Designing dynamic coordination bonds in polar hybrid crystals for a high-temperature ferroelastic transition

Abstract

Ferroelastic materials have gained widespread attention as promising candidates for mechanical switches, shape memory, and information processing. Their phase-transition mechanisms usually originate from conventional order–disorder and/or displacive types, while those involving dynamic coordination bonds are still scarce.

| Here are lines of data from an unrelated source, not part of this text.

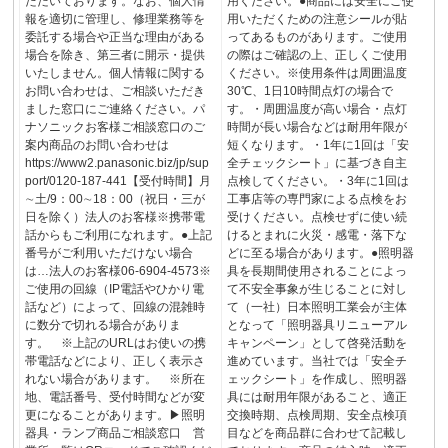
ただいております。なお、個人情
用ください。●商品には安全にご使
報を適切に管理し、修理業務等を
用いただくための注意シールが貼
委託する場合や正当な理由がある
ってあるものがあります。ご使用
場合を除き、第三者に開示・提供
の際はご確認の上、正しくご使用
いたしません。個人情報に関する
ください。※使用条件は周囲温度
お問い合わせは、ご相談いただき
30℃、1日10時間点灯の場合で
ました窓口にご連絡ください。パ
す。・周囲温度が高い場合・点灯
ナソニックお客様ご相談窓口のご
時間が長い場合などは耐用年限が
案内商品のお問い合わせは
短くなります。・1年に1回は「安
https://www2.panasonic.biz/jp/sup
全チェックシート」に基づき自主
port/0120-187-441【受付時間】月
点検してください。・3年に1回は
∼土/9：00∼18：00（祝日・三が
工事店等の専門家による点検をお
日を除く）法人のお客様※携帯電
受けください。点検せずに使い続
話からもご利用になれます。●上記
けるとまれに火災・感電・落下な
番号がご利用いただけない場合
どに至る場合があります。●照明器
は…法人のお客様06-6904-4573※
具を長期間使用されることによっ
ご使用の回線（IP電話やひかり電
て不安全事象が生じることに対し
話など）によって、回線の混雑時
て（一社）日本照明工業会が主体
に数分で切れる場合がありま
となって「照明器具リニューアル
す。 ※上記のURLはお使いの携
キャンペーン」として啓発活動を
帯電話などにより、正しく表示さ
進めています。当社では「安全チ
れない場合があります。 ※所在
ェックシート」を作成し、照明器
地、電話番号、受付時間などが変
具には耐用年限があること、適正
更になることがあります。▶照明
交換時期、点検周期、安全点検項
器具・ランプ商品ご相談窓口 営
目などを商品群に合わせて記載し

Herein, based on a strategic molecular design of organic cations, we report three new polar hybrid crystals with a generic formula of AA′RbBiCl₆ (A = A′ = Me₃SO⁺ for 1; A = Me₃SO⁺ and A′ = Me₄N⁺ for 2; A = A′ = Me₃NNH₂⁺ for 3). Their A-site cations link to the [RbBiCl₆]_n²ⁿ⁻ inorganic framework with lon topology through Rb–O/N coordination bonds, while their significantly different interactions between A′-site cations and inorganic frameworks provide distinct phase-transition behaviour. In detail, the strongly coordinative A′-site Me₃SO⁺ cations prevent 1 from a structural phase transition, while coordinatively free A′-site Me₄N⁺ cations trigger a conventional order–disorder ferroelastic transition at 247 K in 2, accompanied by a latent heat of 0.63 J g⁻¹ and a usual “high → low” second-harmonic-generation (SHG) switch. Interestingly, the A′-site Me₃NNH₂⁺ cations in 3 reveal unusual dynamic coordination bonds, driving a high-temperature ferroelastic transition at 369 K with a large latent heat of 18.34 J g⁻¹ and an unusual “low → high” SHG-switching behaviour. This work provides an effective molecular assembly strategy to establish dynamic coordination bonds in a new type of host–guest model and opens an avenue for designing advanced ferroelastic multifunctional materials.